Once the soybeans would no longer flow out of the wagon, the staff at the elevator proceeded to push a button on the wall of the alleyway which activated an electric motor and winch which raised the lift under the front wheels of the wagon to allow the rest of the soybeans to flow out the tail gate of the Birdsell grain box.  When the wagon was empty of soybeans the lift was lowered and the empty wagon was weighed and this weight was subtracted from the earlier weight.  This provided the Hunting elevator with a accurate figure of the number weight in pounds (lbs.), of the soybeans contained in this wagon load.  Divide this weight by 52.2 lbs. (the weight of a bushel of soybeans) and the number of bushels of soybeans in the wagon could be determined.  This is how our Nevada Township farmer would be paid for his soybean crop.  Once the wagon was empty, the younger son backed the car up to the wagon and hitched it up to the wagon and pulled away from the elevator and headed home again.  In the yard of the farm he once again unhitched the car from the wagon and hitched the wagon to the Oliver 18-27 and headed for the soybean field once more.  Upon reaching the soybean field again he parked the wagon and tractor.  He noted that their old Chevy truck was now full of soybeans.  He checked his watch and saw that he would have enough time to deliver this truck load of soybeans to the elevator, but first he would wait on his father to complete the current round with the combine.  His father would want to hear if there were any changes in the prices at the elevator.  Each time his son returned from the Hunting elevator, our Nevada Township farmer would inquire about the prices and each time he was pleasantly surprised to hear that the price was remaining steady.  They were still receiving about $3.44 per bushel for the soybeans.  So it went all during the soybean harvest until all the soybeans were harvested and sold to the Hunting elevator.
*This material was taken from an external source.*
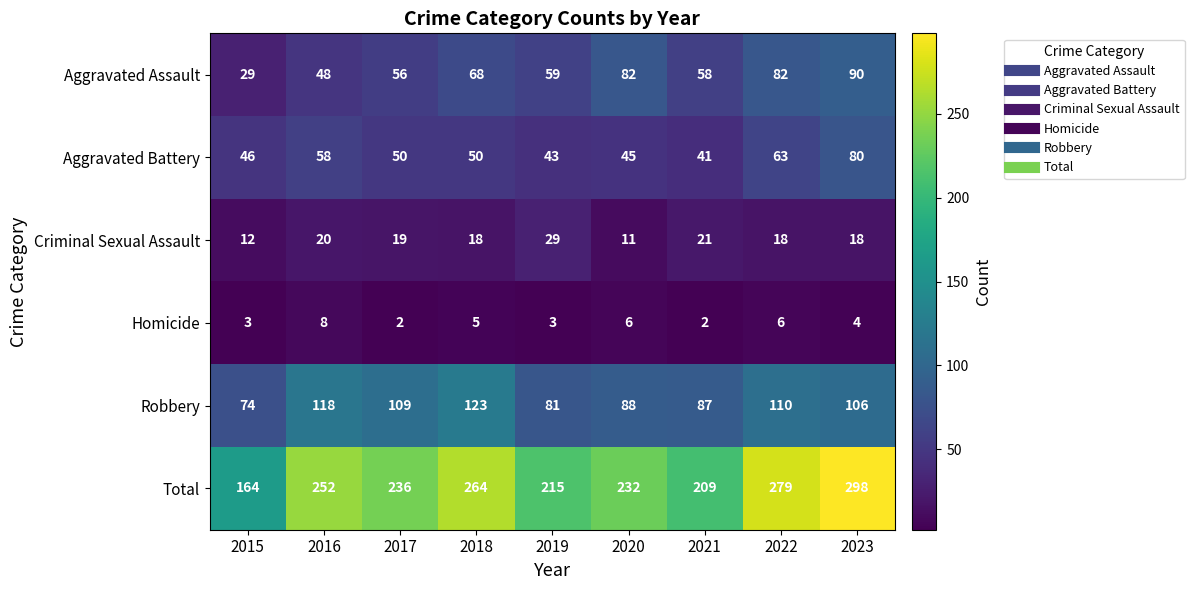

At 2021, list the series in order from smallest to largest.

Homicide, Criminal Sexual Assault, Aggravated Battery, Aggravated Assault, Robbery, Total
The last of the soybeans were combined just the day before Thanksgiving in 1947.  As put the combine away in its spot in the machine shed and walked toward the house, he noticed some snow flakes.  It had started to snow.  It snowed all night and in the morning there was six inches of snow covering the ground.  This was the start of a very cold and “closed” (large accumulations of snow) winter of 1947-1948.  He had finished his combining just in the nick of time.  Any soybeans left in the field that night would have been lost.  He credited the new little Grainmaster combine with saving the soybean crop.  He shuttered to think what would have happened if he had been forced to wait on his neighbors custom combine to harvest the soybeans.  He might have lost the whole soybean crop.  Considering the high price of soybeans at this time, that would have been a big loss to the family income.  The new Grainmaster combine had certainly proved its worth in its very first year on the farm.
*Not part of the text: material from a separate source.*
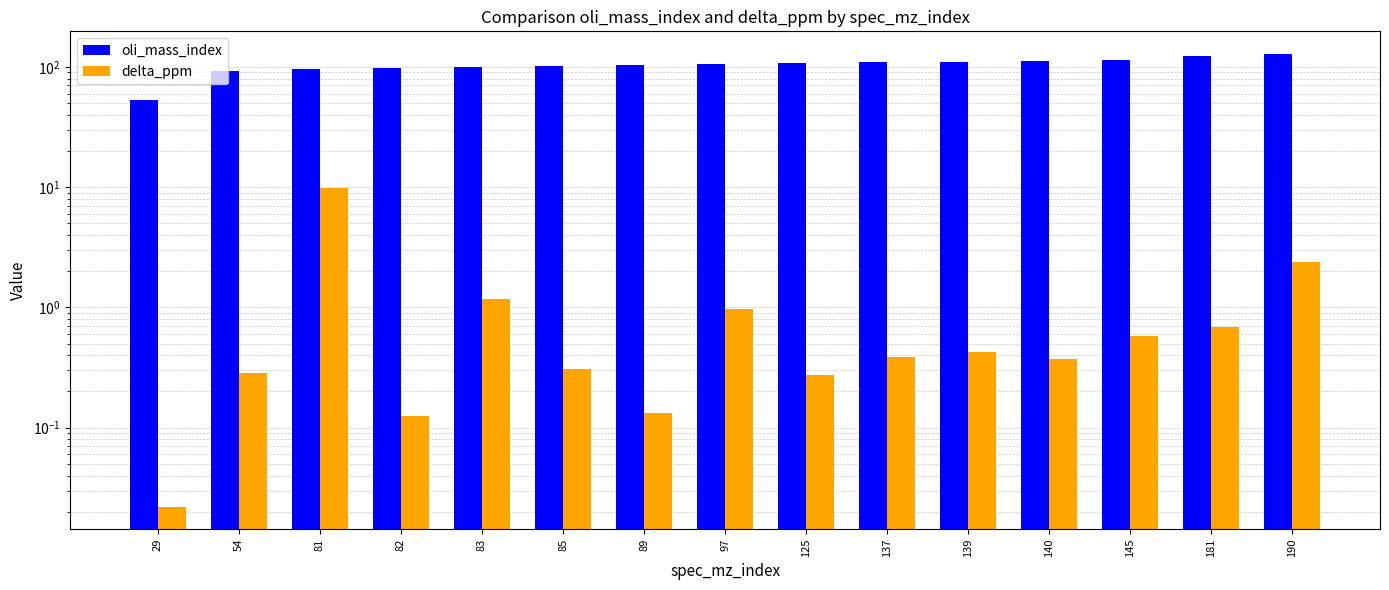

Which category has the lowest value in the delta_ppm series?

29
As he sat down in the house and figured up his crop yield, according to the slips his son had brought home from the elevator, he could see that the wet weather of the spring and early summer had taken a toll on his crop.  All across Mower County it was the same story.  There had been a 13% decline his soybean yield in Mower County in 1947.  However, the high price farmers were now receiving for their soybeans more than made up for the loss of yield.   Once again, soybeans had saved the family income.  Not only did the high price of soybeans save them from a loss in income caused by the low soybean yield, it also helped recover some of the losses he had suffered in his corn yield in 1947.  Once again, just as in 1945, diversification, and specifically diversification into soybeans, had saved the day.